━━━━━ DATASET EXCERPTS
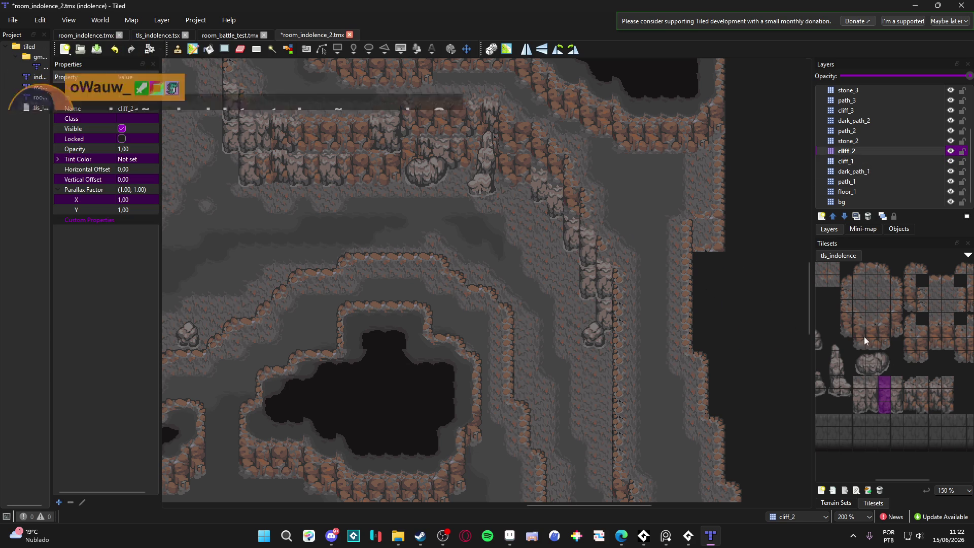
{"action": "scroll", "coordinate": [563, 246], "scroll_direction": "up", "scroll_amount": 2}
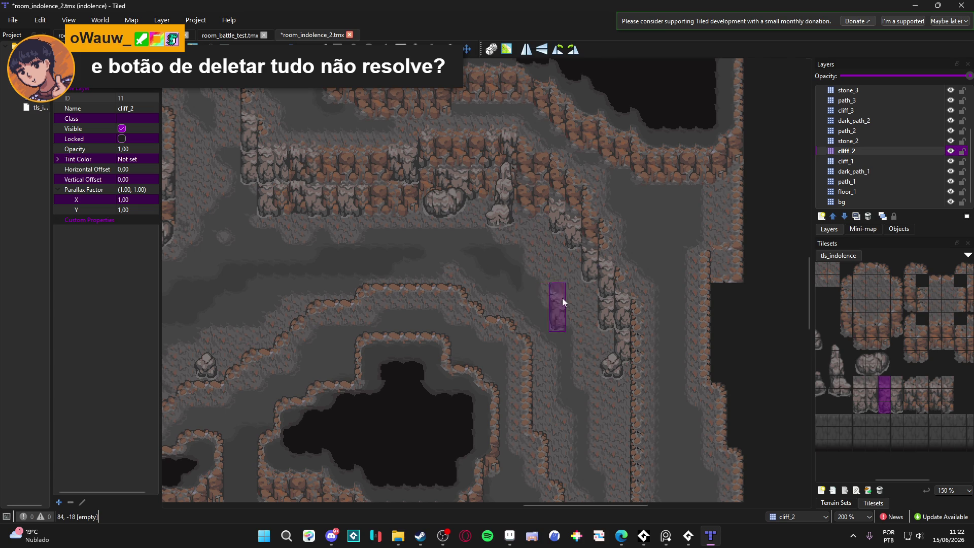
- On cliff_1, try neighbouring three-tile cliff columns and settle on a different one as the brush
{"action": "left_click", "coordinate": [863, 160]}
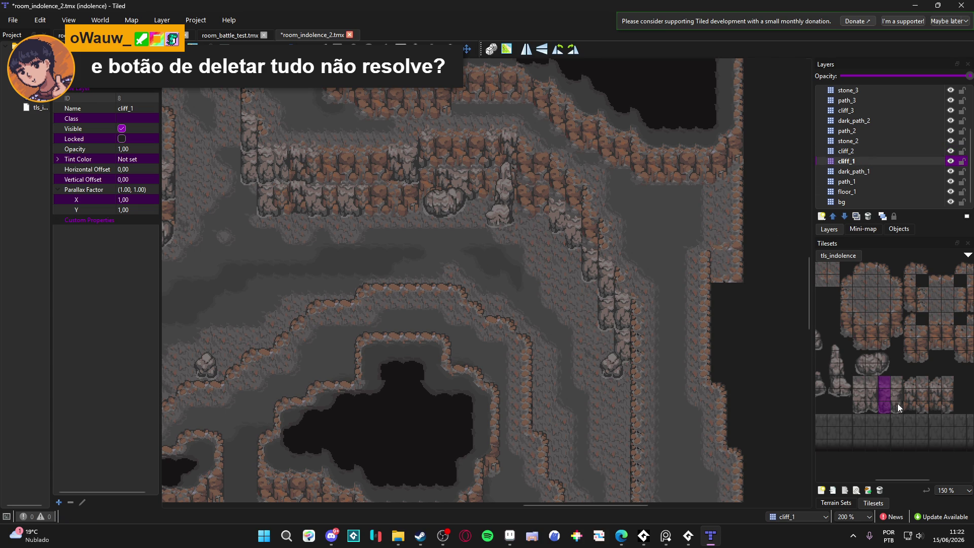
{"action": "left_click_drag", "start_coordinate": [897, 404], "coordinate": [897, 380]}
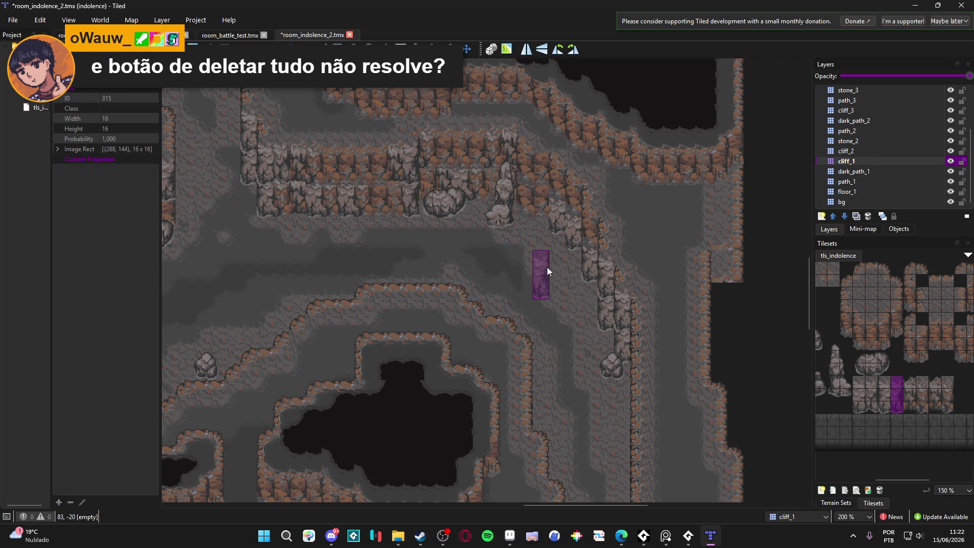
{"action": "left_click_drag", "start_coordinate": [868, 410], "coordinate": [867, 379]}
━━━━━━━━━━
[REQUIRED WORK]:
From the line containing "- On cliff_1, try" to the end of the data above, give those lines again verbatim, with both endpoints included and no images.

[EXERCISE SOLUTION]:
- On cliff_1, try neighbouring three-tile cliff columns and settle on a different one as the brush
{"action": "left_click", "coordinate": [863, 160]}
{"action": "left_click_drag", "start_coordinate": [897, 404], "coordinate": [897, 380]}
{"action": "left_click_drag", "start_coordinate": [868, 410], "coordinate": [867, 379]}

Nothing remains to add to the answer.